Additional personnel
- Van Dyke Parks – organ (on "5D (Fifth Dimension)")
- Allen Stanton – string section arrangement (on "Wild Mountain Thyme" and "John Riley")

==Release history==

| Date | Label | Format | Country | Catalog | Notes |
| July 18, 1966 | Columbia | LP | US | CL 2549 | Original mono release. |
| CS 9349 | Original stereo release. |
| September 22, 1966 | CBS | LP | UK | BPG 62783 | Original mono release. |
| SBPG 62783 | Original stereo release. |
| 1989 | Columbia | CD | US | CK 9349 | Original CD release. |
| 1991 | BGO | LP | UK | BGOLP 106 |  |
| 1991 | BGO | CD | UK | BGOCD 106 |  |
| 1993 | Columbia | CD | UK | COL 567069 |  |
| April 30, 1996 | Columbia/Legacy | CD | US | CK 64847 | Reissue containing six bonus tracks and a partially remixed version of the stereo album. |
| May 6, 1996 | UK | COL 4837072 |
| 1999 | Sundazed | LP | US | LP 5059 | Reissue of the partially remixed stereo album with two bonus tracks. |
| 1999 | Simply Vinyl | LP | UK | SVLP 0047 | Reissue of the partially remixed stereo album. |
| 2003 | Sony | CD | Japan | MHCP-68 | Reissue containing six bonus tracks and the partially remixed stereo album in a replica LP sleeve. |
| 2006 | Sundazed | LP | US | LP 5199 | Reissue of the original mono release. |

===Remix information===
Fifth Dimension was one of four Byrds albums that were remixed as part of their re-release on Columbia/Legacy.

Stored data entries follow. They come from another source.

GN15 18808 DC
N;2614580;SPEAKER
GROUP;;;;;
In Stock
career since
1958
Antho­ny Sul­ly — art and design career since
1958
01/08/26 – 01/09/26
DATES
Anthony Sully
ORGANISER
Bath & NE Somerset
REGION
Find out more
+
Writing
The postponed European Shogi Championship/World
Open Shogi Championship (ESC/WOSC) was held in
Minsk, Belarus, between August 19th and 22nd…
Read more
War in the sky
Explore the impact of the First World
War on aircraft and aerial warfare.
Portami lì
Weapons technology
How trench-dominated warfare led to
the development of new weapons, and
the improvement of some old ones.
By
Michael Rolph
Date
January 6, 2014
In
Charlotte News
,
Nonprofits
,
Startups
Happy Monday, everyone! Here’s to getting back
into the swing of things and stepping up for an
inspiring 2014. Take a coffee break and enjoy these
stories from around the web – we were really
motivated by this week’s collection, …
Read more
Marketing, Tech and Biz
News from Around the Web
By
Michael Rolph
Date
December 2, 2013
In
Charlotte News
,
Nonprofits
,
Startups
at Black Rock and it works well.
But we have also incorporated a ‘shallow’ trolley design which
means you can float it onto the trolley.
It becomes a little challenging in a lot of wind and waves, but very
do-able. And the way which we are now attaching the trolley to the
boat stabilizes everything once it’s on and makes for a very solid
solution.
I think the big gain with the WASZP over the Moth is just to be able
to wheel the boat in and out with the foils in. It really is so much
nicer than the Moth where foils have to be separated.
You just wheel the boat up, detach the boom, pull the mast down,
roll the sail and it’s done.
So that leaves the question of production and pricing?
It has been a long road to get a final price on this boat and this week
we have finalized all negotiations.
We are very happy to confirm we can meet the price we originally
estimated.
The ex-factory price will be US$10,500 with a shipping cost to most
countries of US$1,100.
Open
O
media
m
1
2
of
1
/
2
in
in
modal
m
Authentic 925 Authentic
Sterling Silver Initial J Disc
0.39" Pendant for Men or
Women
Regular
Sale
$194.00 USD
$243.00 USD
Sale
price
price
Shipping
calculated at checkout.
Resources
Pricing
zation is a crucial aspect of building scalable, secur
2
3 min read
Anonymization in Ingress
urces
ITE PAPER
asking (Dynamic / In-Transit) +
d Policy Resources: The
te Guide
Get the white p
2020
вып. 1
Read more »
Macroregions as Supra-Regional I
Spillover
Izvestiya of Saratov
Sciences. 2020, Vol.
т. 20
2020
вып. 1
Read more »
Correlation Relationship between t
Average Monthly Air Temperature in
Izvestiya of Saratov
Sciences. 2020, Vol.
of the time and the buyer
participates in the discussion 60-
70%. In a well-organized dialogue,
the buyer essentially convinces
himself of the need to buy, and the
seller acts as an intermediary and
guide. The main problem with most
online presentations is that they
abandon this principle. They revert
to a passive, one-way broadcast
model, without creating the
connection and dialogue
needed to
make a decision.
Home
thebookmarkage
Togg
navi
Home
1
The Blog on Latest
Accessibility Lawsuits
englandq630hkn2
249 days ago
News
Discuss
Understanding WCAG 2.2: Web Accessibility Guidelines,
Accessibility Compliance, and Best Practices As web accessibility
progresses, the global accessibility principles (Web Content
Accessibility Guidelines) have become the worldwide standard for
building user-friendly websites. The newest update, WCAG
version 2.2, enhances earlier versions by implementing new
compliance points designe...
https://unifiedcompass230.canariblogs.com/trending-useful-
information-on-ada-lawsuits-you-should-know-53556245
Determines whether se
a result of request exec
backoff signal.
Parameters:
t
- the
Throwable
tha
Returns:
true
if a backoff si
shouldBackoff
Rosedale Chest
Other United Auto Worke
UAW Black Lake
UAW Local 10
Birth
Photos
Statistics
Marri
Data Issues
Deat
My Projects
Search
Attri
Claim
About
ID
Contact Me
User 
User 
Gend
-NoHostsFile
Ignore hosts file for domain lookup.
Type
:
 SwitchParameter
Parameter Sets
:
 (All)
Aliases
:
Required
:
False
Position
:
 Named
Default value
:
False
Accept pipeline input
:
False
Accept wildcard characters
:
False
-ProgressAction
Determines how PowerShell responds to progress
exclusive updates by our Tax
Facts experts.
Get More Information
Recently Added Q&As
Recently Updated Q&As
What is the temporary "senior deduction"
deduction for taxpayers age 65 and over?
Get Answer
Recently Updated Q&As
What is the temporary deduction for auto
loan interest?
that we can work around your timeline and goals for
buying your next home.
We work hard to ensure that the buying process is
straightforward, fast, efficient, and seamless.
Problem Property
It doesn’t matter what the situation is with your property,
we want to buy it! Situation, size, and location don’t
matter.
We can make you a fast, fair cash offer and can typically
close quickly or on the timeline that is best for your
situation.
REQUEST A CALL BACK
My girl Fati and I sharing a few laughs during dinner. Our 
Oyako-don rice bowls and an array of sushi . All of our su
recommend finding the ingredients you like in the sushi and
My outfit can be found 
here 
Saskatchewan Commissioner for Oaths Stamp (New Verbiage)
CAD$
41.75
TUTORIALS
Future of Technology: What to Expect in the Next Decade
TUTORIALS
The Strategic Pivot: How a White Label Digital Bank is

However, unlike Mr. Tambourine Man and Turn! Turn! Turn!, which were remixed extensively, only a third of Fifth Dimension was remixed, although it is unknown exactly which tracks received this treatment. The reason for these remixes was explained by Bob Irwin (who produced these re-issues for compact disc) during an interview:

The first four Byrds albums had sold so well, and the master tapes used so much that they were at least two, if not three generations down from the original. In most cases, a first-generation master no longer existed. They were basically played to death; they were worn out, there was nothing left of them.

He further stated:

Each album is taken from the original multi-tracks, where they exist, which is in 95% of the cases. We remixed them exactly as they were, without taking any liberties, except for the occasional song appearing in stereo for the first time.

Many fans enjoy the partially remixed album because it is very close to the original mix in most cases and offers noticeably better sound quality.